“Arrivano di notte, aprono il cofano dell’auto parcheggiata accanto al nasone e poi procedono con l’estrazione. Il metodo, purtroppo, è ormai consolidato. Così tanto che ormai il furto della fontanella storica è diventata per il uno degli affari illeciti più sicuri e redditizi: zero vigilanza e pure scarsa sensibilità del cittadino che, con la città in degrado progressivo, ha gioco-forza abbassato la sua soglia d’attenzione; e, sul mercato nero, sono garantiti guadagni d’oro, anche se si tratta di ghisa. Un quintale, per la precisione”. A parlarne é il Corriere della Sera che sottolinea, in un articolo di Andrea Arzilli, come il furto della fontanella sia diventato un vero e proprio affare per la criminalità.

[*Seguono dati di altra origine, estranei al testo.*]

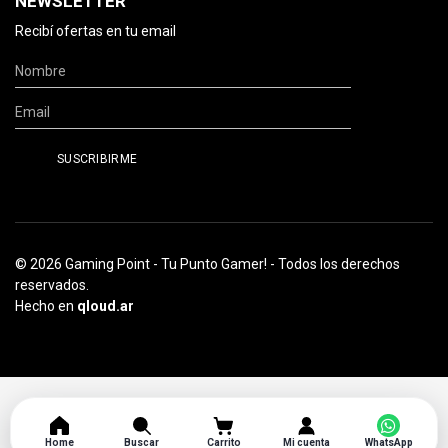
NEWSLETTER
Recibí ofertas en tu email
© 2026 Gaming Point - Tu Punto Gamer! - Todos los derechos
reservados.
Hecho en
qloud.ar
Home
Buscar
Carrito
Mi cuenta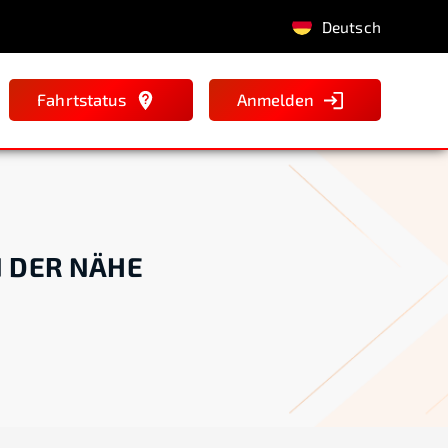
Deutsch
Fahrtstatus
Anmelden
N DER NÄHE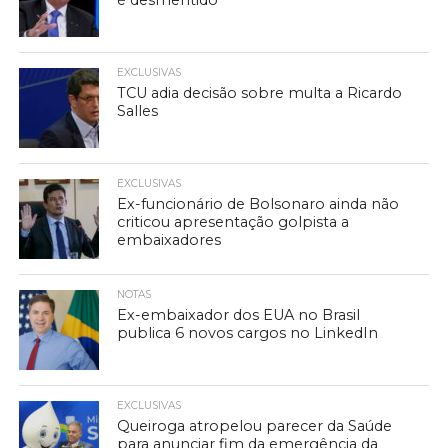
é desmentido
EXCLUSIVAS
TCU adia decisão sobre multa a Ricardo
Salles
EXCLUSIVAS
Ex-funcionário de Bolsonaro ainda não
criticou apresentação golpista a
embaixadores
NOTAS
Ex-embaixador dos EUA no Brasil
publica 6 novos cargos no LinkedIn
EXCLUSIVAS
Queiroga atropelou parecer da Saúde
para anunciar fim da emergência da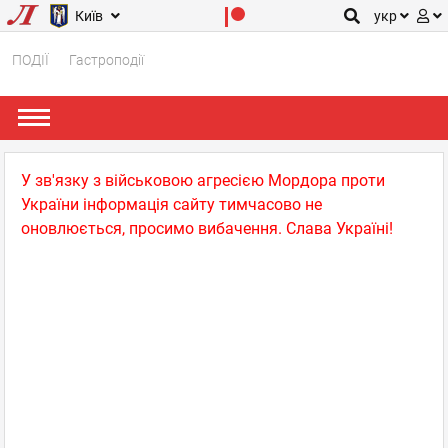
Київ
укр
ПОДІЇ
Гастроподії
У зв'язку з військовою агресією Мордора проти
України інформація сайту тимчасово не
оновлюється, просимо вибачення. Слава Україні!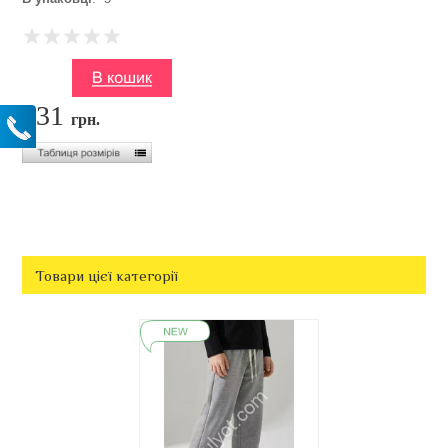
231
грн.
Товари цієї категорії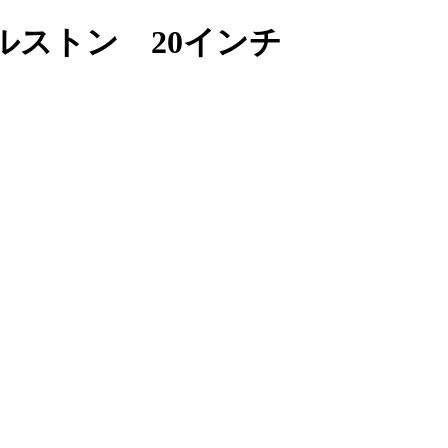
ルストン 20インチ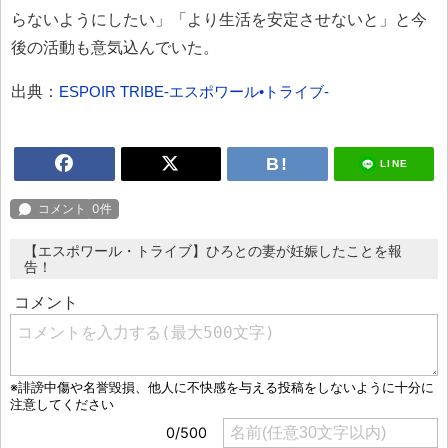
らないようにしたい」「より生活を安定させないと」と今
後の活動も意気込んでいた。
出典：
ESPOIR TRIBE-エスポワール•トライブ-
LINE
【エスポワール・トライブ】ひろとの妻が妊娠したことを報
告！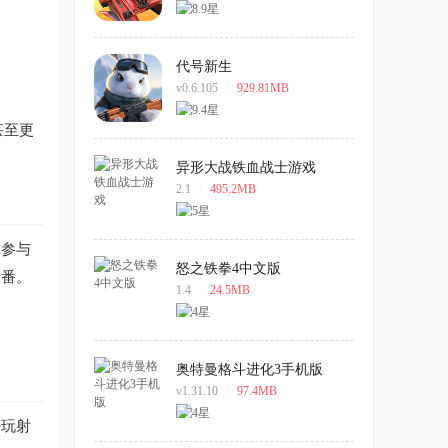
代号新生
v0.6.105
/
929.81MB
甚至更
异形大战铁血战士游戏
2.1
/
495.2MB
时参与
怒之铁拳4中文版
一番。
1.4
/
24.5MB
奥特曼格斗进化3手机版
v1.31.10
/
97.4MB
好玩射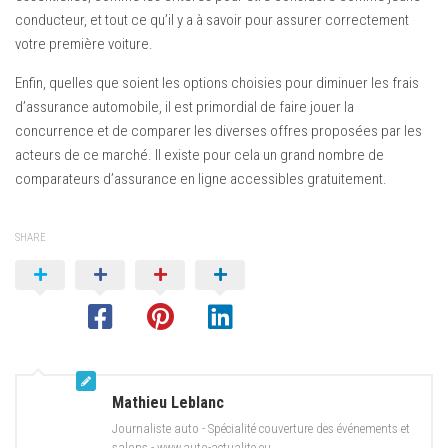
conducteur, et tout ce qu’il y a à savoir pour assurer correctement
votre première voiture.
Enfin, quelles que soient les options choisies pour diminuer les frais
d’assurance automobile, il est primordial de faire jouer la
concurrence et de comparer les diverses offres proposées par les
acteurs de ce marché. Il existe pour cela un grand nombre de
comparateurs d’assurance en ligne accessibles gratuitement.
SHARE
Mathieu Leblanc
Journaliste auto - Spécialité couverture des événements et
salons - www.auto-actualite.eu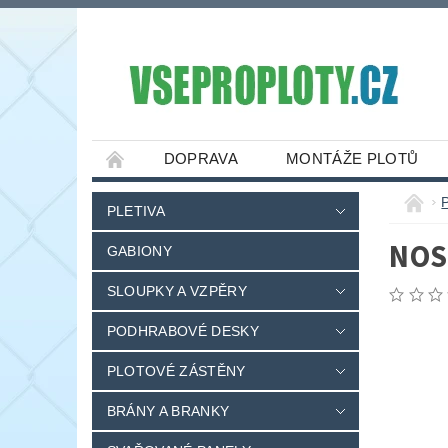
DOPRAVA
MONTÁŽE PLOTŮ
PLETIVA
NOS
GABIONY
SLOUPKY A VZPĚRY
PODHRABOVÉ DESKY
PLOTOVÉ ZÁSTĚNY
BRÁNY A BRANKY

“Ogni anno di nasoni ne vengono rubati circa trecento, a tanto ammonta l’ordine annuale di Acea alla Fonderia Romana, la fabbrica storica che da tre generazioni rifornisce la città di uno dei suoi simboli più amati, più utili e, adesso sappiamo, pure più appetiti. Ma i 300 furti rappresentano solo una media che negli ultimi dodici mesi ha fatto registrare un consistente ritocco verso l’alto: le fontanelle estirpate da strade e marciapiedi sono arrivate a quota 500. Ovvero circa 350 mila euro di ordine che Acea è costretta a fare per suturare le ferite lasciate dai ladri sulle strade della Capitale. E le cicatrici potrebbero drammaticamente aumentare ancora: i nasoni su suolo romano sono circa 2.200, ovvero un patrimonio di circa 1,5 milioni di euro a rischio furto facile”.
La pesante refurtiva “viene prima stoccata in magazzini fuori città – un paio sono stati avvistati nei seminterrati delle case popolari di Ostia – e poi smistata a seconda delle richieste: una parte dei nasoni viene fusa per tornare materia prima ed essere venduta a 30 cent al chilo; l’altra porzione viene piazzata così com’è stata estratta dal suolo pubblico, del resto ci sono appassionati disposti a pagare centinaia di euro per avere una fontanella storica personale, in giardino piuttosto che nell’androne del palazzo. La domanda c’è eccome, insomma”.